**GOAL OF THE EXERCISE**:
When you reach the line containing "left shoulder: (386, 321)" in the entries below, begin reproducing lines exactly, and stop once the line containing "left shoulder: (69, 37)" is done.
═════ DATASET RECORDS
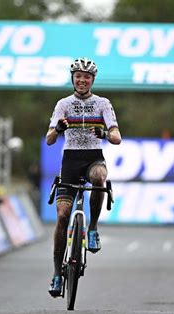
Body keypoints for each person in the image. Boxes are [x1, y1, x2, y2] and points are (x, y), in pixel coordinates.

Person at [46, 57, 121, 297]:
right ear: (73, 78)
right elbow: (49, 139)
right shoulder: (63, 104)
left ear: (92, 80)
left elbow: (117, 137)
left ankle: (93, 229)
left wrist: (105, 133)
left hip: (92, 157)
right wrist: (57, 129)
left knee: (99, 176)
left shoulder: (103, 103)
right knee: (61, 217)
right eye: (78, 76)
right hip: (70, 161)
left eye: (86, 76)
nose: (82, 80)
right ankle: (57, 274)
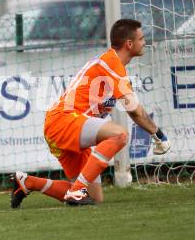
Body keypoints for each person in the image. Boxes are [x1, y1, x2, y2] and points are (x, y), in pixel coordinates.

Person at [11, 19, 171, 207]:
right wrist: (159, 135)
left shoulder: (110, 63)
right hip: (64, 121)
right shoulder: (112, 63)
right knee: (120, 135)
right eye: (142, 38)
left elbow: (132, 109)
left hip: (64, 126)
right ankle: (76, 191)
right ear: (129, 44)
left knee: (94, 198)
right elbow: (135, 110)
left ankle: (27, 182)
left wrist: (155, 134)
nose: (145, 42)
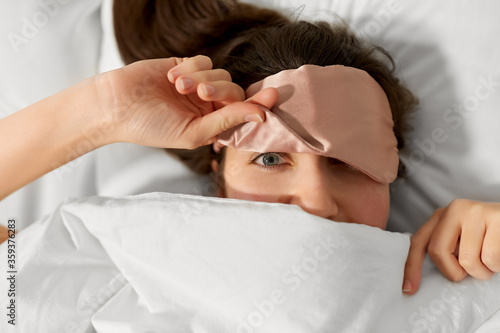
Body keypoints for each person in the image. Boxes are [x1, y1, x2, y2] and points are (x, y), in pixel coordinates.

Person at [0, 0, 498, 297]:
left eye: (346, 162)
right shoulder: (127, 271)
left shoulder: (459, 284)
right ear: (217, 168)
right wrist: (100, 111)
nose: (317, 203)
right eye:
══════════
═════ DATASET RECORDS
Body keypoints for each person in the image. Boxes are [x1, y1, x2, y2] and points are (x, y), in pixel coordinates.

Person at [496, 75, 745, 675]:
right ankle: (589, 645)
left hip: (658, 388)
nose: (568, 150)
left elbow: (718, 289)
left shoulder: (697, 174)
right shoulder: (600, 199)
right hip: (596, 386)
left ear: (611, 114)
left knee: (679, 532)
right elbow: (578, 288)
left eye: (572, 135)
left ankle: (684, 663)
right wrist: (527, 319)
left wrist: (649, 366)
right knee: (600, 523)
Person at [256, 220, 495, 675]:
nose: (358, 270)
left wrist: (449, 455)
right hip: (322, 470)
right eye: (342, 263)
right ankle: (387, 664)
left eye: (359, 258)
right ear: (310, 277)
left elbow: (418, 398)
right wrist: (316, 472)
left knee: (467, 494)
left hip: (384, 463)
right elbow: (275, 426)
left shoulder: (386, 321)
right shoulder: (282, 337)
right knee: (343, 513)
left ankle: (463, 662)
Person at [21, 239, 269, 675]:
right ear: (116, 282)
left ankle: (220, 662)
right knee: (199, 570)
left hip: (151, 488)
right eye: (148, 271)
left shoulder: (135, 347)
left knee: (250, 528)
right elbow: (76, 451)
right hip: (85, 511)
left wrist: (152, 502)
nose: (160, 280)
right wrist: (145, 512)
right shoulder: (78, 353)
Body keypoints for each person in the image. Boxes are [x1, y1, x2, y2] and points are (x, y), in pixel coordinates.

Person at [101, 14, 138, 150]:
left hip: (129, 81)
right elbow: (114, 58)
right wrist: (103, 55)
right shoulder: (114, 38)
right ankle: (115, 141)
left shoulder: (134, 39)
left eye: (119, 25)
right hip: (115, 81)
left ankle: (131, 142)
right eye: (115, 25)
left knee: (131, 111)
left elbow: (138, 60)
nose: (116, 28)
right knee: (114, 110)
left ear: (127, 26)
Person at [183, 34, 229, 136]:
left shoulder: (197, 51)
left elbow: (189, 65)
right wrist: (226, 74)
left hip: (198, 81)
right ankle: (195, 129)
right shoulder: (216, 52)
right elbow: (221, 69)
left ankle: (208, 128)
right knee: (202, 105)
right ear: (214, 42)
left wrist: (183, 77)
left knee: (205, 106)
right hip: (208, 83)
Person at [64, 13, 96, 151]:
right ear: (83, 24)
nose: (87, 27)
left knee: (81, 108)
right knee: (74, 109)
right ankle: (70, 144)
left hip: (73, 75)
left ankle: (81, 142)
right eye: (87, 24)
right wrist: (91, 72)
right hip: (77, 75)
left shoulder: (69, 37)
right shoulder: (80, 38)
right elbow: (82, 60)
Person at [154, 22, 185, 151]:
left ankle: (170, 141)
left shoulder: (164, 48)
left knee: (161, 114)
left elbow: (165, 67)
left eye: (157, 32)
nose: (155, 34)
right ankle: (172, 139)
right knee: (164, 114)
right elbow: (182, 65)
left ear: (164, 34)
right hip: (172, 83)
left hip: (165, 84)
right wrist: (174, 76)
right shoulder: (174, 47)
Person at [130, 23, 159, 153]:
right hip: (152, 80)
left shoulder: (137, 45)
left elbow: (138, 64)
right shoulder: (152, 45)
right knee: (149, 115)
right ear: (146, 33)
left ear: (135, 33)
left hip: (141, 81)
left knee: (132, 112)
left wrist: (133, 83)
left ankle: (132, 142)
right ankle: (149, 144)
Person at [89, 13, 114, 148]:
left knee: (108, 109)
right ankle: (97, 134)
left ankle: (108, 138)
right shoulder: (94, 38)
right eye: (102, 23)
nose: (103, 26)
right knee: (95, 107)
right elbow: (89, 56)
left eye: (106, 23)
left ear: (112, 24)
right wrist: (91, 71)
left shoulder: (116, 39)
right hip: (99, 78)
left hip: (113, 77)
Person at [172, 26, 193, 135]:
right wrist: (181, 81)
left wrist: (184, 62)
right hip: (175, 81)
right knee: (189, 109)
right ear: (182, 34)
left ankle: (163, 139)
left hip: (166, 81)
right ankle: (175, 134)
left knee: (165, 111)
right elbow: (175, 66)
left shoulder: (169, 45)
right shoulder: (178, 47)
══════════
**YOUR RESPONSE**:
left shoulder: (386, 321)
right shoulder: (282, 337)
right knee: (343, 513)
left ankle: (463, 662)
Person at [21, 239, 269, 675]:
right ear: (116, 282)
left ankle: (220, 662)
right knee: (199, 570)
left hip: (151, 488)
right eye: (148, 271)
left shoulder: (135, 347)
left knee: (250, 528)
right elbow: (76, 451)
right hip: (85, 511)
left wrist: (152, 502)
nose: (160, 280)
right wrist: (145, 512)
right shoulder: (78, 353)
Body keypoints for each person in the image. Boxes are [x1, y1, x2, y2] and points are (x, y), in pixel coordinates.

Person at [101, 14, 138, 150]:
left hip: (129, 81)
right elbow: (114, 58)
right wrist: (103, 55)
right shoulder: (114, 38)
right ankle: (115, 141)
left shoulder: (134, 39)
left eye: (119, 25)
right hip: (115, 81)
left ankle: (131, 142)
right eye: (115, 25)
left knee: (131, 111)
left elbow: (138, 60)
nose: (116, 28)
right knee: (114, 110)
left ear: (127, 26)
Person at [183, 34, 229, 136]:
left shoulder: (197, 51)
left elbow: (189, 65)
right wrist: (226, 74)
left hip: (198, 81)
right ankle: (195, 129)
right shoulder: (216, 52)
right elbow: (221, 69)
left ankle: (208, 128)
right knee: (202, 105)
right ear: (214, 42)
left wrist: (183, 77)
left knee: (205, 106)
right hip: (208, 83)
Person at [64, 13, 96, 151]:
right ear: (83, 24)
nose: (87, 27)
left knee: (81, 108)
right knee: (74, 109)
right ankle: (70, 144)
left hip: (73, 75)
left ankle: (81, 142)
right eye: (87, 24)
right wrist: (91, 72)
right hip: (77, 75)
left shoulder: (69, 37)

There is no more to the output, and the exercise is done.